The separate federal suits by the NRA target gun bans in Evanston, Morton Grove and Oak Park in addition to Chicago.
On Thursday, the Second Amendment Foundation and the Illinois State Rifle Association also sued Chicago to overturn its 26-year gun ban.
Each of Friday’s lawsuits was filed on behalf of three or four NRA members who live in Chicago or the three suburbs and want the court to block the enforcement of the gun bans.
The suits in Chicago’s federal court quickly followed the U.S. Supreme Court’s decision Thursday to throw out the longtime Washington gun ban.
That opened the door for legal challenges to other municipalities that have similar laws.

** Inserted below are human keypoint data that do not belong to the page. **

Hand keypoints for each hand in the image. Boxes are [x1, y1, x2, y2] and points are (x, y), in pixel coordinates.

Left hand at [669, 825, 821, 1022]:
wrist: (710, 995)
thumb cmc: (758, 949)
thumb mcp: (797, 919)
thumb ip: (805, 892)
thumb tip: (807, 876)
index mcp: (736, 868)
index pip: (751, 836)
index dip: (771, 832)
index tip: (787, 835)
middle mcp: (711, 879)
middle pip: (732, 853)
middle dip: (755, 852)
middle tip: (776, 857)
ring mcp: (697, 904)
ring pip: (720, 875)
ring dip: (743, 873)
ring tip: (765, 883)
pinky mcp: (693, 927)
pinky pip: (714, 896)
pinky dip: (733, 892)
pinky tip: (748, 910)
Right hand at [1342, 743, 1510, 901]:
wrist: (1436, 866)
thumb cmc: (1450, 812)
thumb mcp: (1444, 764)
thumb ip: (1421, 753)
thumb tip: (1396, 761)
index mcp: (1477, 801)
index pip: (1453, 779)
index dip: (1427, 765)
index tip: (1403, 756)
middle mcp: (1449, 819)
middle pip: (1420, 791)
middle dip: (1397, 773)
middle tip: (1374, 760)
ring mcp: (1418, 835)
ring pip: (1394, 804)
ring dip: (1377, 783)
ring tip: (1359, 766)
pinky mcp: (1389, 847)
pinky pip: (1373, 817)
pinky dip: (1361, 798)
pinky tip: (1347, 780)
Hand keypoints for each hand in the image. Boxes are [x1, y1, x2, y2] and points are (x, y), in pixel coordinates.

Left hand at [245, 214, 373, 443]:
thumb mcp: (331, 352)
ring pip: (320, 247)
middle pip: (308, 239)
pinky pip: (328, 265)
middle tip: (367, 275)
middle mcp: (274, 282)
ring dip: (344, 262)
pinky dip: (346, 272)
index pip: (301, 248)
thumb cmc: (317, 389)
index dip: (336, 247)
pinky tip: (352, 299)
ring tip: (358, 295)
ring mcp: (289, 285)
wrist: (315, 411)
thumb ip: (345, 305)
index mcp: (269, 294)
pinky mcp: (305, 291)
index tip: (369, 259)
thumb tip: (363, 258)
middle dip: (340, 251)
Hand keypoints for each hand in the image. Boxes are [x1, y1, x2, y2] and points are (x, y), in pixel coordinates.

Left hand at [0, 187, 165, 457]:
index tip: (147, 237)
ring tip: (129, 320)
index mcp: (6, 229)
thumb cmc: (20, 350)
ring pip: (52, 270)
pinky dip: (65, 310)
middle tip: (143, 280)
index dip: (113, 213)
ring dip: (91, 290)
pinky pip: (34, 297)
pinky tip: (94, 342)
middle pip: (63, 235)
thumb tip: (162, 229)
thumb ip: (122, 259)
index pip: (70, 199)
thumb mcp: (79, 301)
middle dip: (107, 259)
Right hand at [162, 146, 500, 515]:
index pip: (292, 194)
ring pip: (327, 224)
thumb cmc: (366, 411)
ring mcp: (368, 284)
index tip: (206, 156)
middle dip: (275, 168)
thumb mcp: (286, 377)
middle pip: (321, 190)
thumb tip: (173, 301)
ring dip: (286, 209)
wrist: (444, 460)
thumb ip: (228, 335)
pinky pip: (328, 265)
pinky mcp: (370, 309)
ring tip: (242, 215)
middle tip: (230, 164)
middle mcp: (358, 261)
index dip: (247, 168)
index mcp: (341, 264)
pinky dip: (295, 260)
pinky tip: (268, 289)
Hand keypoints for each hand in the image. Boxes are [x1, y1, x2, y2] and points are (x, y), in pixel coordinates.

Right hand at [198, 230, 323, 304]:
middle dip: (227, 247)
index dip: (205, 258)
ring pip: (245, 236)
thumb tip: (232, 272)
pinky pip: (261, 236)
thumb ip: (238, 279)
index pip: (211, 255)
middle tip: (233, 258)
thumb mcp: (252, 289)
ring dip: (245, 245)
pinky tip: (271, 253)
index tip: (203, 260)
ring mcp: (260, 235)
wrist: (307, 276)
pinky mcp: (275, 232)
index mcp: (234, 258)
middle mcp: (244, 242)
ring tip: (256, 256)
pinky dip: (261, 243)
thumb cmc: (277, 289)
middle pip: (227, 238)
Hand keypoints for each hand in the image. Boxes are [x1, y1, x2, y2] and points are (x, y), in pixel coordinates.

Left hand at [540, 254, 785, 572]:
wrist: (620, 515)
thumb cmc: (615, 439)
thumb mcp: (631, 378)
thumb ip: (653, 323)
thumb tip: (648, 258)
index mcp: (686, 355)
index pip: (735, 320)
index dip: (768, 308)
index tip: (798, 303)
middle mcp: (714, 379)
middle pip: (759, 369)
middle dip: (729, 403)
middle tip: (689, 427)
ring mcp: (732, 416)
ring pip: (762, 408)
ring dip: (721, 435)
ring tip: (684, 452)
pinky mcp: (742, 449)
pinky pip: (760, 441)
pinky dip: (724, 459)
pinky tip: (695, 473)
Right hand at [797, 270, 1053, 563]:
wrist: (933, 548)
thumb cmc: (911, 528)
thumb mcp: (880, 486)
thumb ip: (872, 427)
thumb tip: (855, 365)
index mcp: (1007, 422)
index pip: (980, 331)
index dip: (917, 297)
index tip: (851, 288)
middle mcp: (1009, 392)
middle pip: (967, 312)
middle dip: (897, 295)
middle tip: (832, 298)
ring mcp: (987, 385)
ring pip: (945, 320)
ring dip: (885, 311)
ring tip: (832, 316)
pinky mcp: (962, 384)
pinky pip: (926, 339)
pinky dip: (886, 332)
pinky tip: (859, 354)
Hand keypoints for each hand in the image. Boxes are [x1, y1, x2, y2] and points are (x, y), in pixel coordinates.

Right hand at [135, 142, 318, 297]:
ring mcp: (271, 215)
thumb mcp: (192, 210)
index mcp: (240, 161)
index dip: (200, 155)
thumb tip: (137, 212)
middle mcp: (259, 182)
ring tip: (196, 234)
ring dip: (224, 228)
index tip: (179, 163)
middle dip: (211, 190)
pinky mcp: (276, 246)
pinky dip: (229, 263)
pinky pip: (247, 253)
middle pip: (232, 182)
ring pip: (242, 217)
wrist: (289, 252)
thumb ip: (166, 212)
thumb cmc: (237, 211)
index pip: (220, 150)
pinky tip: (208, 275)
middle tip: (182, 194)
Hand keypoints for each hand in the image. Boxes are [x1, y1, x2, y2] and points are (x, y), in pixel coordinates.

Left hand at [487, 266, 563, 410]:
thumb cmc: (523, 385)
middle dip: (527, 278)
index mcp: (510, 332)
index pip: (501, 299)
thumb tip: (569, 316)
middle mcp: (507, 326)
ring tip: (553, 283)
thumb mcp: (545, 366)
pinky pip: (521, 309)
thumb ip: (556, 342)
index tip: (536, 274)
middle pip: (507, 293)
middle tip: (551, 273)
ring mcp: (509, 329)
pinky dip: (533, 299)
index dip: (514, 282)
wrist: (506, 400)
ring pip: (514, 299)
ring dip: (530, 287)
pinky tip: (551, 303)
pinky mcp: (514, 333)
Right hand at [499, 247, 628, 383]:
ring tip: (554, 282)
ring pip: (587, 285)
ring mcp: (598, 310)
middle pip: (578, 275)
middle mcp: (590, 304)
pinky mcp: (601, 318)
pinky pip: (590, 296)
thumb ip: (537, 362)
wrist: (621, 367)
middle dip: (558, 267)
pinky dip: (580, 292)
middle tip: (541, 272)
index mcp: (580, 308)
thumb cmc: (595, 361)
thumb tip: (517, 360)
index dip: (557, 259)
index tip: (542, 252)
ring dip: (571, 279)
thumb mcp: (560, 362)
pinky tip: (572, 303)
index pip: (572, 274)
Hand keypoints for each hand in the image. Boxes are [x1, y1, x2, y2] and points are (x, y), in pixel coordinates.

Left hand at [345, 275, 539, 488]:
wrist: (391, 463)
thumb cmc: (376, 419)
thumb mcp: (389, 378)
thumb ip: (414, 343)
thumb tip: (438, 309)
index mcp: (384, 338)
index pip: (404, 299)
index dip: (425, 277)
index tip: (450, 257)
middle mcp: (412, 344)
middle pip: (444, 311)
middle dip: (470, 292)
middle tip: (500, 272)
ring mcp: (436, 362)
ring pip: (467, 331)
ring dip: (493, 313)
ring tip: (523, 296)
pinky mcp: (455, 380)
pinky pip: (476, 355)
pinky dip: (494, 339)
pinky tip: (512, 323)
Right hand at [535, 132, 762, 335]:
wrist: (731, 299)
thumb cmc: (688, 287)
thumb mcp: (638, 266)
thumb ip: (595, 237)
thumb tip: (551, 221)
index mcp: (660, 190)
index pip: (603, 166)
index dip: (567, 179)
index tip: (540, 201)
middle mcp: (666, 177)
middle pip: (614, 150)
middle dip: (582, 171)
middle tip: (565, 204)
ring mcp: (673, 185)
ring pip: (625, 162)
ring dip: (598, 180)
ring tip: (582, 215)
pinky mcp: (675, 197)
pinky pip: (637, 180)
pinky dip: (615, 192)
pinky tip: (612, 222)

Similar lawsuits have been filed against other cities, including San Francisco.
The Supreme Court said in its landmark decision that the “Second Amendment protects an individual right to possess a firearm unconnected with service in a militia, and to use that arm for traditionally lawful purposes, such as self-defense within the home.”
However, the high court said “the Second Amendment right is not unlimited.”
It is not a right to keep and carry any weapon whatsoever in any
manner whatsoever and for whatever purpose: For example, concealed
weapons prohibitions have been upheld under the Amendment
or state analogues. The Court’s opinion should not be taken to cast
doubt on longstanding prohibitions on the possession of firearms by
felons and the mentally ill, or laws forbidding the carrying of firearms
in sensitive places such as schools and government buildings, or
laws imposing conditions and qualifications on the commercial sale of
arms. Miller’s holding that the sorts of weapons protected are those
“in common use at the time” finds support in the historical tradition
of prohibiting the carrying of dangerous and unusual weapons.
The complete decision is here.
Justice Breyer noted in his dissent that “Chicago has a law very similar to the District’s, and many of its suburbs also ban handgun possession under most circumstances.”